DOCUMENT SEGMENT:
<<<<

# Smoked Parmesan



## KyleWolf (Jun 3, 2019)

Hey Everyone, 

I have been smoking for a number of years, but this is my first time posting here.  I have an MES+cold smoke attachment. I've made a number of smoked cheeses before, but one I have really enjoyed is smoked parmesan.  I haven't seen it talked about much on the board.  I love using it with some smoked butter to make a smoked seafood alfredo or grate it finely and mix with smoked salt to put over popcorn.    I use cherry wood and smoke for about 4-6hrs, which is about 1-2hrs longer than I smoke most of my other cheeses. 

I was just curious if anyone else had played with smoking parmesan or other really hard cheeses and if you ended up doing anything different to help the smoke penetrate the cheese a bit more.  Thanks!


----------



## SmokinVOLfan (Jun 3, 2019)

>>>>

PROBLEMS TO SOLVE:
1. Translate this sentence from the smoked parmesan post into Spanish: "I use cherry wood and smoke for about 4-6hrs, which is about 1-2hrs longer than I smoke most of my other cheeses."
2. Answer these from the smoked parmesan post:
(a) What smoking equipment does the poster have?
(b) What kind of wood does the poster use for the parmesan?
(c) What does the poster mix the finely grated parmesan with before putting it over popcorn?
3. Transcribe the stretch of the smoked parmesan post from "I was just curious" through "SmokinVOLfan (Jun 3, 2019)".
The listing after this point comes from a separate source.

EXTRACTED DATA:
<<<<

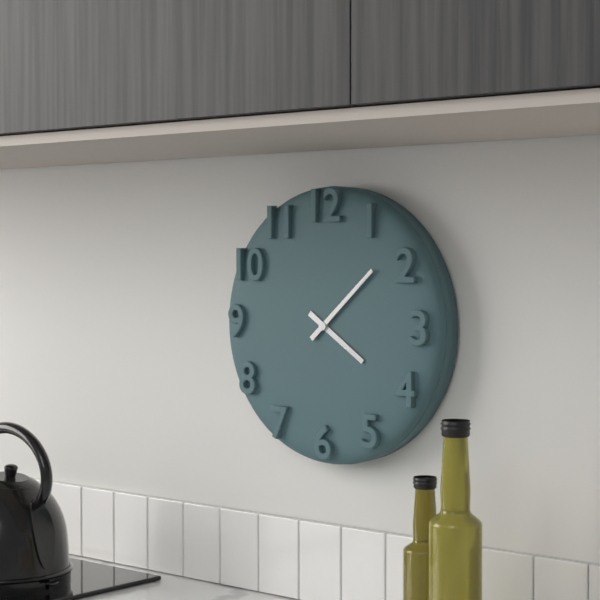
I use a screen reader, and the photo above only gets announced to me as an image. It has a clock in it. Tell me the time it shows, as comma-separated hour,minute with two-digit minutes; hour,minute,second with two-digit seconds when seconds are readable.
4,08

>>>>
<<<<

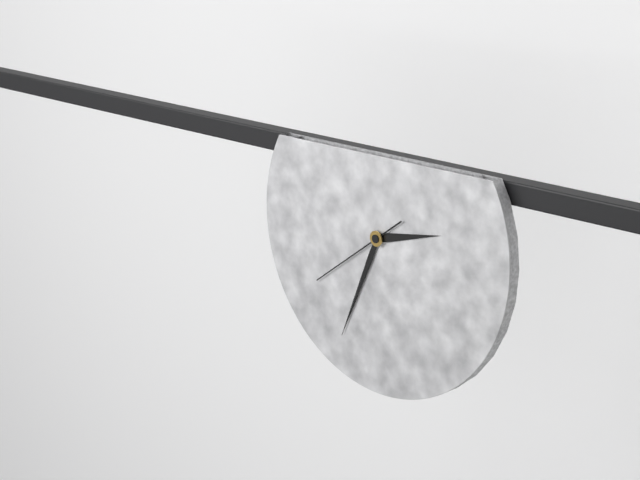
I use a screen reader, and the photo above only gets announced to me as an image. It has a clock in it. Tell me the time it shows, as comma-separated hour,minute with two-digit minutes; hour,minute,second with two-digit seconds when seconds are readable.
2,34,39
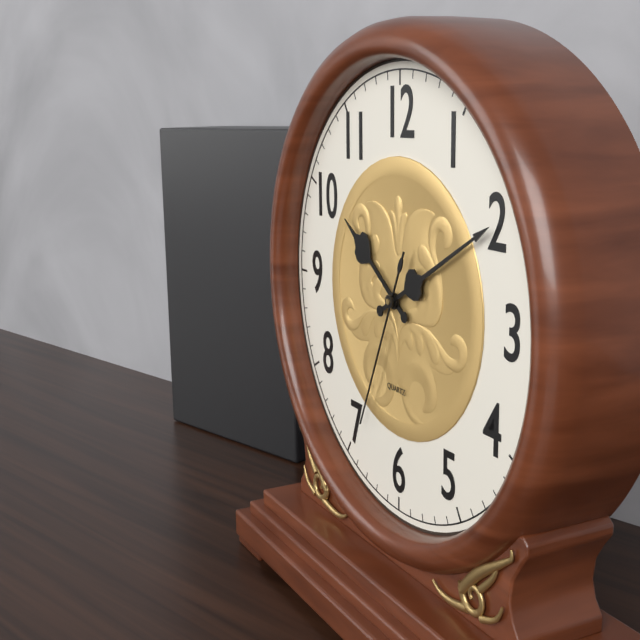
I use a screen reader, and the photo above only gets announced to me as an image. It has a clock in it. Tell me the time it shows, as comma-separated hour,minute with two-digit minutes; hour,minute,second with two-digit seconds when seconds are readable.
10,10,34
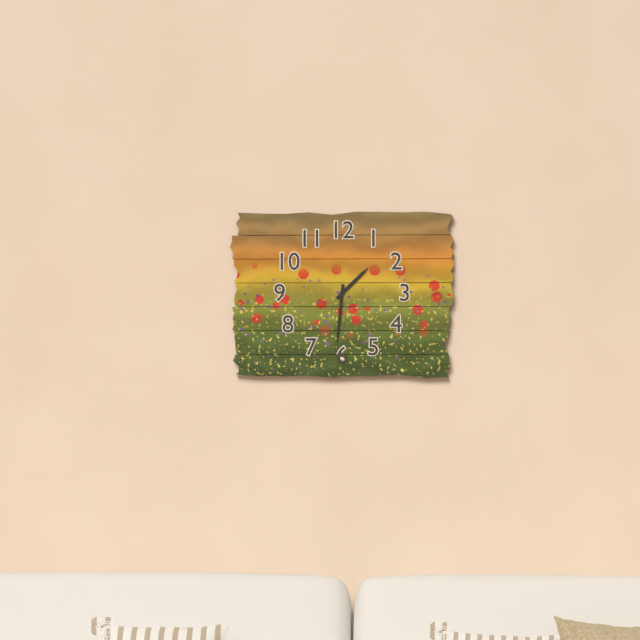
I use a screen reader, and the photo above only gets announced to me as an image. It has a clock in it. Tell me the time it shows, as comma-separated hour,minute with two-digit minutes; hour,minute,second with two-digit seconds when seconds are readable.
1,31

>>>>

RESPONSES IN ORDER:
1. Uso madera de cerezo y ahúmo durante unas 4 a 6 horas, lo cual es aproximadamente 1 a 2 horas más de lo que ahúmo la mayoría de mis otros quesos.

2.
(a) An MES with a cold smoke attachment.
(b) Cherry wood.
(c) Smoked salt.

3.
I was just curious if anyone else had played with smoking parmesan or other really hard cheeses and if you ended up doing anything different to help the smoke penetrate the cheese a bit more.  Thanks!


----------



## SmokinVOLfan (Jun 3, 2019)